RECKLESS DUMPING OF TOXIC FLUID
A prominent Texas law firm commissioned VIDEOFILES to research and produce an investigative documentary about one of the firm’s toxic tort cases. The film, “What’s in Your Backyard?”, examines the environmental impact natural gas plants and hydraulic injection wells  have on neighboring land owners and surrounding communities.

Most of us are familiar with diesel fuel. The noxious hydrocarbon is ubiquitous in our industrial culture. Diesel powers everything from our cars and trucks to power plants. It’s foul smelling and highly toxic. We certainly do not want it in our homes. So how would you feel if one day the tap water in your faucet smelled and tasted like diesel fuel? Unthinkable? Hardly not. This is happening to families across Texas. Texas ground water is under assault by reckless  drillers using high pressure hydraulic injection fracturing techniques.

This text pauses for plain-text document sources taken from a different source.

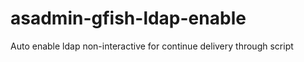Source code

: asadmin-gfish-ldap-enable
=========================

Auto enable ldap non-interactive for continue delivery through script
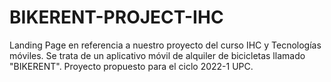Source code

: # BIKERENT-PROJECT-IHC
Landing Page en referencia a nuestro proyecto del curso IHC y Tecnologías móviles. Se trata de un aplicativo móvil de alquiler de bicicletas llamado "BIKERENT".
Proyecto propuesto para el ciclo 2022-1 UPC.
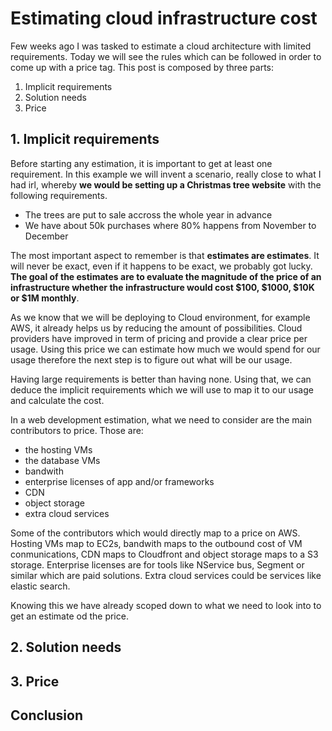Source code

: # Estimating cloud infrastructure cost

Few weeks ago I was tasked to estimate a cloud architecture with limited requirements.
Today we will see the rules which can be followed in order to come up with a price tag. This post is composed by three parts:

 1. Implicit requirements
 2. Solution needs
 3. Price

## 1. Implicit requirements

Before starting any estimation, it is important to get at least one requirement. In this example we will invent a scenario, really close to what I had irl, whereby __we would be setting up a Christmas tree website__ with the following requirements.

- The trees are put to sale accross the whole year in advance
- We have about 50k purchases where 80% happens from November to December

The most important aspect to remember is that __estimates are estimates__. It will never be exact, even if it happens to be exact, we probably got lucky. __The goal of the estimates are to evaluate the magnitude of the price of an infrastructure whether the infrastructure would cost $100, $1000, $10K or $1M monthly__.

As we know that we will be deploying to Cloud environment, for example AWS, it already helps us by reducing the amount of possibilities.
Cloud providers have improved in term of pricing and provide a clear price per usage. Using this price we can estimate how much we would spend for our usage therefore the next step is to figure out what will be our usage.

Having large requirements is better than having none. Using that, we can deduce the implicit requirements which we will use to map it to our usage and calculate the cost.

In a web development estimation, what we need to consider are the main contributors to price. Those are:

- the hosting VMs
- the database VMs
- bandwith
- enterprise licenses of app and/or frameworks
- CDN
- object storage
- extra cloud services

Some of the contributors which would directly map to a price on AWS. Hosting VMs map to EC2s, bandwith maps to the outbound cost of VM conmunications, CDN maps to Cloudfront and object storage maps to a S3 storage.
Enterprise licenses are for tools like NService bus, Segment or similar which are paid solutions.
Extra cloud services could be services like elastic search.

Knowing this we have already scoped down to what we need to look into to get an estimate od the price.

## 2. Solution needs

## 3. Price

## Conclusion
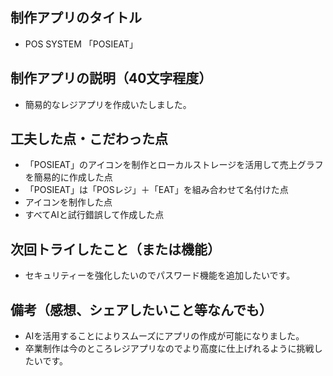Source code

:## 制作アプリのタイトル
- POS SYSTEM 「POSIEAT」
## 制作アプリの説明（40文字程度）
- 簡易的なレジアプリを作成いたしました。
## 工夫した点・こだわった点
- 「POSIEAT」のアイコンを制作とローカルストレージを活用して売上グラフを簡易的に作成した点
- 「POSIEAT」は「POSレジ」＋「EAT」を組み合わせて名付けた点
- アイコンを制作した点
- すべてAIと試行錯誤して作成した点
## 次回トライしたこと（または機能）
- セキュリティーを強化したいのでパスワード機能を追加したいです。
## 備考（感想、シェアしたいこと等なんでも）
- AIを活用することによりスムーズにアプリの作成が可能になりました。
- 卒業制作は今のところレジアプリなのでより高度に仕上げれるように挑戦したいです。

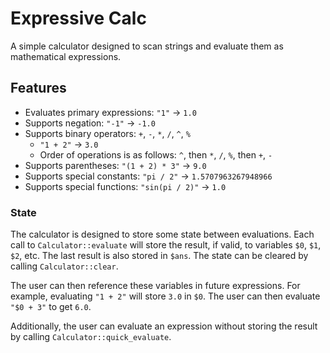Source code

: # Expressive Calc

A simple calculator designed to scan strings and evaluate them as mathematical expressions.

## Features

- Evaluates primary expressions: `"1"` -> `1.0`
- Supports negation: `"-1"` -> `-1.0`
- Supports binary operators: `+`, `-`, `*`, `/`, `^`, `%`
  - `"1 + 2"` -> `3.0`
  - Order of operations is as follows: `^`, then `*`, `/`, `%`, then `+`, `-`
- Supports parentheses: `"(1 + 2) * 3"` -> `9.0`
- Supports special constants: `"pi / 2"` -> `1.5707963267948966`
- Supports special functions: `"sin(pi / 2)"` -> `1.0`

### State

The calculator is designed to store some state between evaluations. Each call to `Calculator::evaluate` will store the result, if valid, to variables `$0`, `$1`, `$2`, etc. The last result is also stored in `$ans`. The state can be cleared by calling `Calculator::clear`.

The user can then reference these variables in future expressions. For example, evaluating `"1 + 2"` will store `3.0` in `$0`. The user can then evaluate `"$0 + 3"` to get `6.0`.

Additionally, the user can evaluate an expression without storing the result by calling `Calculator::quick_evaluate`.
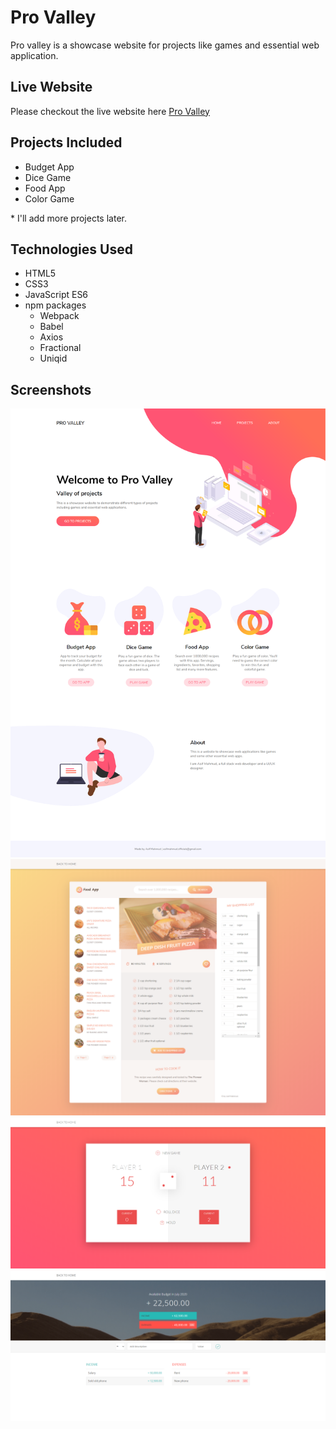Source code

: # Pro Valley

Pro valley is a showcase website for projects like games and essential web application.

## Live Website

Please checkout the live website here [Pro Valley](https://asif-mahmud25.github.io/pro-valley/)

## Projects Included

* Budget App
* Dice Game
* Food App
* Color Game

\* I'll add more projects later.

## Technologies Used

* HTML5
* CSS3
* JavaScript ES6
* npm packages
    * Webpack
    * Babel
    * Axios
    * Fractional
    * Uniqid

## Screenshots

![homepage](./screenshots/homepage-ss.png)
![foodapp](./screenshots/foodapp-ss.png)
![dicegame](./screenshots/dicegame-ss.png)
![budgetapp](./screenshots/budgetapp-ss.png)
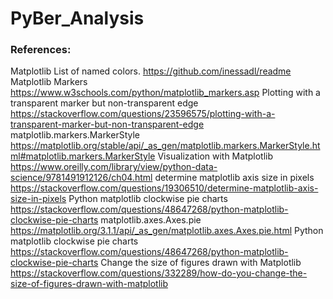 # PyBer_Analysis
### References:
Matplotlib List of named colors. https://github.com/inessadl/readme
Matplotlib Markers https://www.w3schools.com/python/matplotlib_markers.asp
Plotting with a transparent marker but non-transparent edge https://stackoverflow.com/questions/23596575/plotting-with-a-transparent-marker-but-non-transparent-edge
matplotlib.markers.MarkerStyle https://matplotlib.org/stable/api/_as_gen/matplotlib.markers.MarkerStyle.html#matplotlib.markers.MarkerStyle
Visualization with Matplotlib https://www.oreilly.com/library/view/python-data-science/9781491912126/ch04.html
determine matplotlib axis size in pixels https://stackoverflow.com/questions/19306510/determine-matplotlib-axis-size-in-pixels
Python matplotlib clockwise pie charts https://stackoverflow.com/questions/48647268/python-matplotlib-clockwise-pie-charts
matplotlib.axes.Axes.pie https://matplotlib.org/3.1.1/api/_as_gen/matplotlib.axes.Axes.pie.html
Python matplotlib clockwise pie charts https://stackoverflow.com/questions/48647268/python-matplotlib-clockwise-pie-charts
Change the size of figures drawn with Matplotlib https://stackoverflow.com/questions/332289/how-do-you-change-the-size-of-figures-drawn-with-matplotlib
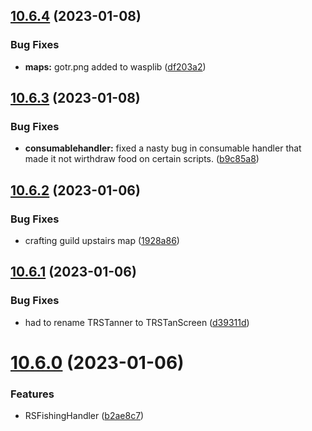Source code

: ## [10.6.4](https://github.com/Torwent/WaspLib/compare/v10.6.3...v10.6.4) (2023-01-08)


### Bug Fixes

* **maps:** gotr.png added to wasplib ([df203a2](https://github.com/Torwent/WaspLib/commit/df203a24cd878242ee4c8550c574c2ff5f3390f4))



## [10.6.3](https://github.com/Torwent/WaspLib/compare/v10.6.2...v10.6.3) (2023-01-08)


### Bug Fixes

* **consumablehandler:** fixed a nasty bug in consumable handler that made it not wirthdraw food on certain scripts. ([b9c85a8](https://github.com/Torwent/WaspLib/commit/b9c85a86e9aa70834ddde3baf7d71b1d03350a48))



## [10.6.2](https://github.com/Torwent/WaspLib/compare/v10.6.1...v10.6.2) (2023-01-06)


### Bug Fixes

* crafting guild upstairs map ([1928a86](https://github.com/Torwent/WaspLib/commit/1928a860dd2d9fc5c7f76589efb6c1338efa68b6))



## [10.6.1](https://github.com/Torwent/WaspLib/compare/v10.6.0...v10.6.1) (2023-01-06)


### Bug Fixes

* had to rename TRSTanner to TRSTanScreen ([d39311d](https://github.com/Torwent/WaspLib/commit/d39311d3567f5534e381e9169e5b3b71ff0c9cce))



# [10.6.0](https://github.com/Torwent/WaspLib/compare/v10.5.0...v10.6.0) (2023-01-06)


### Features

* RSFishingHandler ([b2ae8c7](https://github.com/Torwent/WaspLib/commit/b2ae8c723fcde39584ec5de5f9ff7a9cac696740))




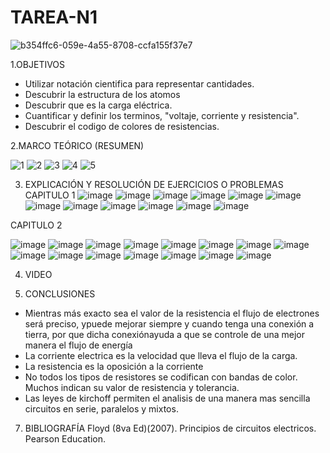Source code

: # TAREA-N1

![b354ffc6-059e-4a55-8708-ccfa155f37e7](https://user-images.githubusercontent.com/117045943/200974206-83588d99-772c-4536-9f34-44e752771598.jpg)

1.OBJETIVOS

- Utilizar notación cientifica para representar cantidades.
- Descubrir la estructura de los atomos
- Descubrir que es la carga eléctrica.
- Cuantificar y definir los terminos, "voltaje, corriente y resistencia".
- Descubrir el codigo de colores de resistencias.

2.MARCO TEÓRICO (RESUMEN)

![1](https://user-images.githubusercontent.com/117045943/201497977-656c4189-9b90-4b98-b720-21277d3bc22b.jpg)
![2](https://user-images.githubusercontent.com/117045943/201497979-7549032c-cfcd-4a00-a8f3-95de5b2ba9f0.jpg)
![3](https://user-images.githubusercontent.com/117045943/201497982-2d1e5753-f5ca-4241-b159-cfc539b39e15.jpg)
![4](https://user-images.githubusercontent.com/117045943/201497984-5122edec-d89b-495e-992d-61a52a8b46ce.jpg)
![5](https://user-images.githubusercontent.com/117045943/201497988-5aa0f2f2-a583-412d-be96-ca4fca830815.jpg)

3. EXPLICACIÓN Y RESOLUCIÓN DE EJERCICIOS O PROBLEMAS
CAPITULO 1
![image](https://user-images.githubusercontent.com/117045943/200975714-f93d881b-39a6-4b38-881f-2223615599c2.png)
![image](https://user-images.githubusercontent.com/117045943/200975870-6be92749-a014-404f-bfde-33fb4d10dcd0.png)
![image](https://user-images.githubusercontent.com/117045943/200976079-ed70dba3-3486-4531-85f6-bf8df387e0e3.png)
![image](https://user-images.githubusercontent.com/117045943/200976141-aabcc478-0f65-47ea-9200-c7dc39a06ab7.png)
![image](https://user-images.githubusercontent.com/117045943/200976260-fe450e02-9dcb-4679-bf5e-3b7c9161bcd6.png)
![image](https://user-images.githubusercontent.com/117045943/200976413-11625079-3805-406c-9c7b-6ab4f4e2c632.png)
![image](https://user-images.githubusercontent.com/117045943/200976639-8d4128e3-e96d-4555-a4fa-8f1c6d6c87f2.png)
![image](https://user-images.githubusercontent.com/117045943/200976698-8549a48d-b6cb-4633-b517-c5984fb1130f.png)
![image](https://user-images.githubusercontent.com/117045943/200976891-883221d5-9454-446e-9cbb-b0b81e4ed969.png)
![image](https://user-images.githubusercontent.com/117045943/200976926-ebb9da17-2d3a-4ec5-b1c2-dc88c2ac5698.png)
![image](https://user-images.githubusercontent.com/117045943/200977074-1d816bbf-f39f-4356-bc71-8459c6122ebf.png)
![image](https://user-images.githubusercontent.com/117045943/200977123-d0bc55c4-40b8-41cc-a47f-1a0ba406f126.png)

CAPITULO 2

![image](https://user-images.githubusercontent.com/117045943/200977408-ceebeb31-ce20-4e20-8d1e-ae1ba12aa930.png)
![image](https://user-images.githubusercontent.com/117045943/200977424-bb00c786-b84c-4e9d-bdc9-3011377fafe2.png)
![image](https://user-images.githubusercontent.com/117045943/201444655-f6930190-6f48-42d1-adf2-f100f5173f8c.png)
![image](https://user-images.githubusercontent.com/117045943/201444825-b6f9509f-bd6d-442e-a64b-882ca4d189b9.png)
![image](https://user-images.githubusercontent.com/117045943/201444841-391c7559-c2d8-4bc7-94de-fd5068f4c0dc.png)
![image](https://user-images.githubusercontent.com/117045943/201444849-bf28fbdd-7f95-413a-80b5-68e2d9c5fe6e.png)
![image](https://user-images.githubusercontent.com/117045943/201444856-b852ea7d-11d8-4b75-9c0e-68735b7e582b.png)
![image](https://user-images.githubusercontent.com/117045943/201444869-85f8722c-9c89-4175-be0d-b7968e635df2.png)
![image](https://user-images.githubusercontent.com/117045943/201444877-e9585fe7-1040-48ff-b0df-60ed129f3859.png)
![image](https://user-images.githubusercontent.com/117045943/201444889-23544bae-5c18-44ac-a3ad-bf6f73676bca.png)
![image](https://user-images.githubusercontent.com/117045943/201444900-ed631ebc-36d1-4f73-a40e-17b3501bc2e1.png)
![image](https://user-images.githubusercontent.com/117045943/201444906-ad1b953b-a451-4c98-9860-4452b679e978.png)
![image](https://user-images.githubusercontent.com/117045943/201444925-49363fe1-3dfc-49f8-924c-60397b0e3fd6.png)
![image](https://user-images.githubusercontent.com/117045943/201444942-9bab949f-1cb9-4af1-abcd-68e755bebc6b.png)
![image](https://user-images.githubusercontent.com/117045943/201444955-4e5bab42-5ffb-4b23-8298-e43f18b5b224.png)


4. VIDEO



5. CONCLUSIONES

- Mientras más exacto sea el valor de la resistencia el flujo de electrones será preciso, ypuede mejorar siempre y cuando tenga una conexión a tierra, por que dicha conexiónayuda a que se controle de una mejor manera el flujo de energía
- La corriente electrica es la velocidad que lleva el flujo de la carga.
- La resistencia es la oposición a la corriente
- No todos los tipos de resistores se codifican con bandas de color. Muchos indican su valor de resistencia y tolerancia.
- Las leyes de kirchoff permiten el analisis de una manera mas sencilla circuitos en serie, paralelos y mixtos.

7. BIBLIOGRAFÍA
Floyd (8va Ed)(2007). Principios de circuitos electricos. Pearson Education.
 
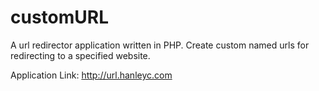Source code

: # customURL

A url redirector application written in PHP.  Create custom named urls for redirecting to a specified website.

Application Link: http://url.hanleyc.com
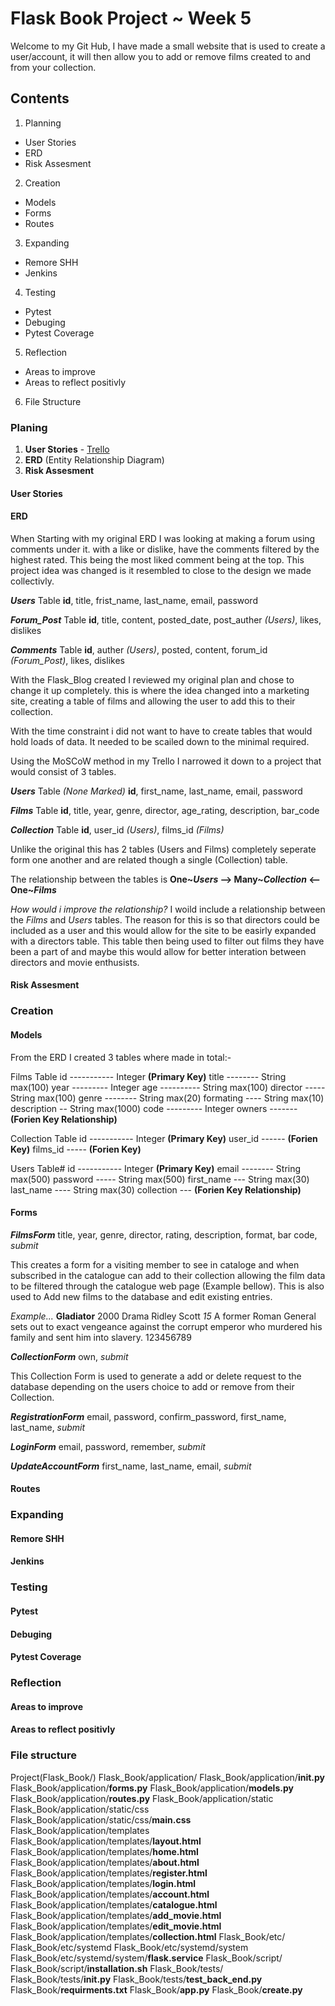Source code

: # Flask Book Project ~ Week 5

Welcome to my Git Hub,
I have made a small website that is used to create a user/account,
it will then allow you to add or remove films created to and from your collection.

## Contents

1. Planning
* User Stories
* ERD
* Risk Assesment
2. Creation
* Models
* Forms
* Routes
3. Expanding
* Remore SHH
* Jenkins
4. Testing
* Pytest
* Debuging
* Pytest Coverage
5. Reflection
* Areas to improve
* Areas to reflect positivly
6. File Structure

### Planing

1. **User Stories** - [Trello](https://trello.com/b/8pRYkq58)
2. **ERD** (Entity Relationship Diagram)
3. **Risk Assesment**

#### User Stories

#### ERD

When Starting with my original ERD I was looking at making a forum using comments under it.
with a like or dislike, have the comments filtered by the highest rated.
This being the most liked comment being at the top.
This project idea was changed is it resembled to close to the design we made collectivly.

***Users*** Table
**id**, title, frist_name, last_name, email, password

***Forum_Post*** Table
**id**, title, content, posted_date, post_auther *(Users)*, likes, dislikes

***Comments*** Table
**id**, auther *(Users)*, posted, content, forum_id *(Forum_Post)*, likes, dislikes

With the Flask_Blog created I reviewed my original plan and chose to change it up completely.
this is where the idea changed into a marketing site, creating a table of films and allowing the user to add this to their collection.

With the time constraint i did not want to have to create tables that would hold loads of data. It needed to be scailed down to the minimal required.

Using the MoSCoW method in my Trello I narrowed it down to a project that would consist of 3 tables.

***Users*** Table *(None Marked)*
**id**, first_name, last_name, email, password

***Films*** Table
**id**, title, year, genre, director, age_rating, description, bar_code

***Collection*** Table
**id**, user_id *(Users)*, films_id *(Films)*

Unlike the original this has 2 tables (Users and Films) completely seperate form one another and are related though a single (Collection) table.

The relationship between the tables is **One~*Users* --> Many~*Collection* <-- One~*Films***

*How would i improve the relationship?*
I woild include a relationship between the *Films* and *Users* tables. The reason for this is so that directors could be included as a user and this would allow for the site to be easirly expanded with a directors table. This table then being used to filter out films they have been a part of and maybe this would allow for better interation between directors and movie enthusists.

#### Risk Assesment

### Creation

#### Models

From the ERD I created 3 tables where made in total:-

Films Table
id ----------- Integer **(Primary Key)**
title -------- String max(100)
year --------- Integer
age ---------- String max(100)
director ----- String max(100)
genre -------- String max(20)
formating ---- String max(10)
description -- String max(1000)
code --------- Integer
owners ------- **(Forien Key Relationship)**

Collection Table
id ----------- Integer **(Primary Key)**
user_id ------ **(Forien Key)**
films_id ----- **(Forien Key)**

Users Table#
id ----------- Integer **(Primary Key)**
email -------- String max(500)
password ----- String max(500)
first_name --- String max(30)
last_name ---- String max(30)
collection --- **(Forien Key Relationship)**

#### Forms

***FilmsForm***
title, year, genre, director, rating, description, format, bar code, *submit*

This creates a form for a visiting member to see in cataloge and when subscribed in the catalogue can add to their collection allowing the film data to be filtered through the catalogue web page (Example bellow). This is also used to Add new films to the database and edit existing entries.

*Example...*
**Gladiator** 2000 Drama
Ridley Scott *15*
A former Roman General sets out to exact vengeance against the corrupt emperor who murdered his family and sent him into slavery.
123456789

***CollectionForm***
own, *submit*



This Collection Form is used to generate a add or delete request to the database depending on the users choice to add or remove from their Collection.

***RegistrationForm***
email, password, confirm_password, first_name, last_name, *submit*



***LoginForm***
email, password, remember, *submit*



***UpdateAccountForm***
first_name, last_name, email, *submit*


#### Routes

### Expanding
#### Remore SHH
#### Jenkins

### Testing
#### Pytest
#### Debuging
#### Pytest Coverage

### Reflection
#### Areas to improve
#### Areas to reflect positivly

### File structure

Project(Flask_Book/)
Flask_Book/application/
Flask_Book/application/**__init__.py**
Flask_Book/application/**forms.py**
Flask_Book/application/**models.py**
Flask_Book/application/**routes.py**
Flask_Book/application/static
Flask_Book/application/static/css
Flask_Book/application/static/css/**main.css**
Flask_Book/application/templates
Flask_Book/application/templates/**layout.html**
Flask_Book/application/templates/**home.html**
Flask_Book/application/templates/**about.html**
Flask_Book/application/templates/**register.html**
Flask_Book/application/templates/**login.html**
Flask_Book/application/templates/**account.html**
Flask_Book/application/templates/**catalogue.html**
Flask_Book/application/templates/**add_movie.html**
Flask_Book/application/templates/**edit_movie.html**
Flask_Book/application/templates/**collection.html**
Flask_Book/etc/
Flask_Book/etc/systemd
Flask_Book/etc/systemd/system
Flask_Book/etc/systemd/system/**flask.service**
Flask_Book/script/
Flask_Book/script/**installation.sh**
Flask_Book/tests/
Flask_Book/tests/**__init__.py**
Flask_Book/tests/**test_back_end.py**
Flask_Book/**requirments.txt**
Flask_Book/**app.py**
Flask_Book/**create.py**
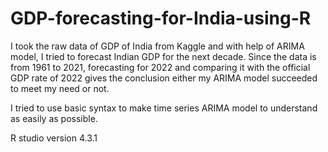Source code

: # GDP-forecasting-for-India-using-R
I took the raw data of GDP of India from Kaggle and with help of ARIMA model, I tried to forecast Indian GDP for the next decade. Since the data is from 1961 to 2021, forecasting for 2022 and comparing it with the official GDP rate of 2022 gives the conclusion either my ARIMA model succeeded to meet my need or not.
 
I tried to use basic syntax to make time series ARIMA model to understand as easily as possible. 

R studio version 4.3.1
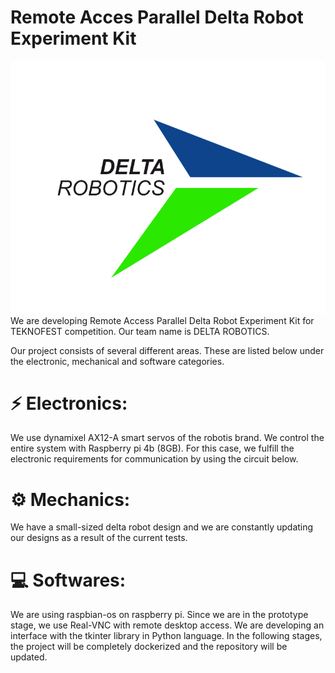 # Remote Acces Parallel Delta Robot Experiment Kit
![alt text](https://github.com/allefenes/ParallelDeltaRobot/blob/main/logo/logo.png)
We are developing Remote Access Parallel Delta Robot Experiment Kit for TEKNOFEST competition. Our team name is DELTA ROBOTICS.

Our project consists of several different areas. These are listed below under the electronic, mechanical and software categories.

<h1>⚡  Electronics:</h1>

We use dynamixel AX12-A smart servos of the robotis brand. We control the entire system with Raspberry pi 4b (8GB). For this case, we fulfill the electronic requirements for communication by using the circuit below.


<h1>⚙️  Mechanics:</h1>

We have a small-sized delta robot design and we are constantly updating our designs as a result of the current tests.


<h1>💻 Softwares:</h1>

We are using raspbian-os on raspberry pi. Since we are in the prototype stage, we use Real-VNC with remote desktop access. We are developing an interface with the tkinter library in Python language. In the following stages, the project will be completely dockerized and the repository will be updated.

The culprit is not unlike the Deepwater Horizon BP oil spill that unleashed a tsunami of oil in the Gulf of Mexico. Culprit natural gas producers are unleashing an underground tsunami of oil plumes that threaten our beloved Texas aquifers, water wells and land. Sadly gas producers abide by  the same failed culture that gave Americans the Gulf oil spill. A failed culture that places profits above public safety and the environment.
The technique of hydraulic fracturing is truly a  brilliant, engineering marvel. Halliburton patented hydraulic fracturing in the 1940′s. The process involves injecting a toxic cocktail of diesel-like fluid, heavy metals, water and sand deep underground to fracture the shale rock formations. The resulting fractures release the methane gas trapped in the shale. But here is the problem. No one really knows how much toxic fluid is used in a typical fracking operation. No one knows what percentage of toxic fluid is recovered or left deep underground. No one knows the exact composition of the toxic fluid. The gas producers consider this information to be a trade secret. They claim it as intellectual property which is protected from public  disclosure and watchdogs such as the EPA.  It’s called the “Haliburton Loophole”. But what we do know is there are now 1200 contamination sites spread across 100 Texas counties.  While it may have taken a brilliant engineer to invent hydraulic fracking it only takes a fracking idiot to frack a well adjacent to an aquifer.  Ground water contamination is a predictable and foreseeable consequence of fracking. With Texas being overrun by natural gas producers, all Texans should ask themselves “What’s in our backyards”?

The producers at VIDEOFILES worked closely with top environmental expert witnesses and prominent attorneys to craaft a compelling story about one landowner, damages and the impending threat to the surrounding community. The finished film “What’s in Your Backyard?” was a huge success. Lawmakers in Austin woke up and took action, ordering clean up of the property. Criminal and civil suits against the operators are pending.